In The Times letter, the executives said business leaders should consider the negative implications of a change in government on employees and trading prospects.
They said Labour had done much to create a stable business environment and noted that there was a growing sense of enterprise and innovation in the UK that boded well for the future.
The letter said: "Such achievements have been hard won and are based on the tough economic decisions taken by the government in its first two years of office. Economic stability benefits citizens and business alike."
Stefanou said the construction industry should be looking forward to the future with confidence thanks to the Labour government's policies.
He said: "Throughout the life of this government, the construction industry has enjoyed a steady increase in activity without overheating." He added that construction minister Nick Raynsford had performed well.
However, Stefanou did have criticisms of Labour's performance in office. Echoing other industry voices, he said the government lacked a clear strategic plan for the £20bn investment in the rail network.
The construction industry has enjoyed a steady increase in activity without overheating
John Doyle chairman Stef Stefanou on why he signed the letter
He also criticised the political and administrative system at local and European Union levels. "I would like to see more procurement based on best value and less European-led bureaucracy interfering with our business," Stefanou said. "I would like to get rid of the mountains of 'Euro' paperwork we seem to have to deal with."

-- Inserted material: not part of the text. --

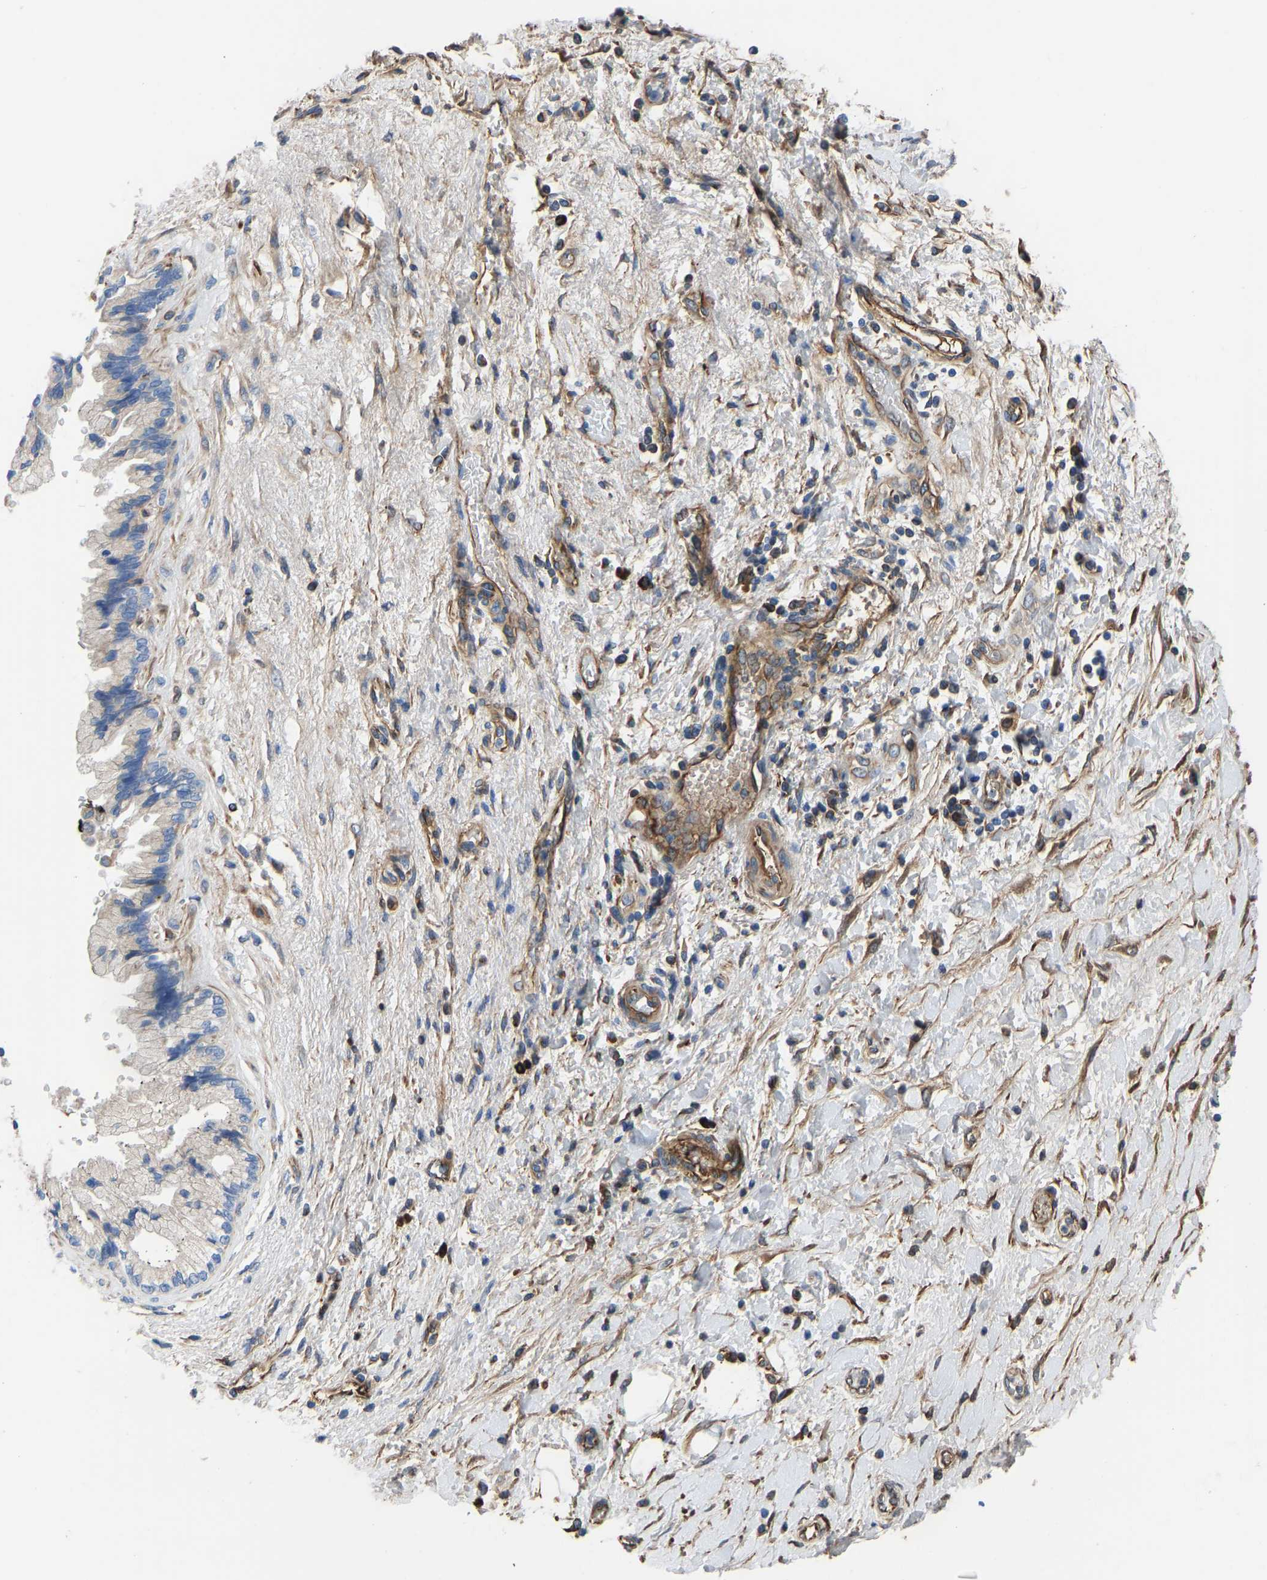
{"staining": {"intensity": "negative", "quantity": "none", "location": "none"}, "tissue": "pancreatic cancer", "cell_type": "Tumor cells", "image_type": "cancer", "snomed": [{"axis": "morphology", "description": "Adenocarcinoma, NOS"}, {"axis": "topography", "description": "Pancreas"}], "caption": "The immunohistochemistry photomicrograph has no significant positivity in tumor cells of adenocarcinoma (pancreatic) tissue. (DAB immunohistochemistry (IHC) visualized using brightfield microscopy, high magnification).", "gene": "HSPG2", "patient": {"sex": "female", "age": 60}}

Colin Busby, chief executive of Kier, said Labour would be better for the construction sector than the alternatives. He said history supported that view.
Mansell chief executive Philip Cleaver said he thought that Labour had done a pretty good job when it was in government, but added that it now had to focus on public spending.
He said: "It's taken far too long to see the actual spend on sectors such as health, education and housing."
Other companies and leaders were less forthcoming. Carillion said it was politically neutral. A spokesperson said: "The board has taken the conscious decision to remain neutral. It has been an issue in the past."
John Morgan, chairman of Morgan Sindall, refused to reveal his political allegiance: "I can't see the point of putting my name to any political party. I'm not really prepared to divulge who I'm voting for. I wish it was more exciting, though – it's bit boring that it's a one-horse race."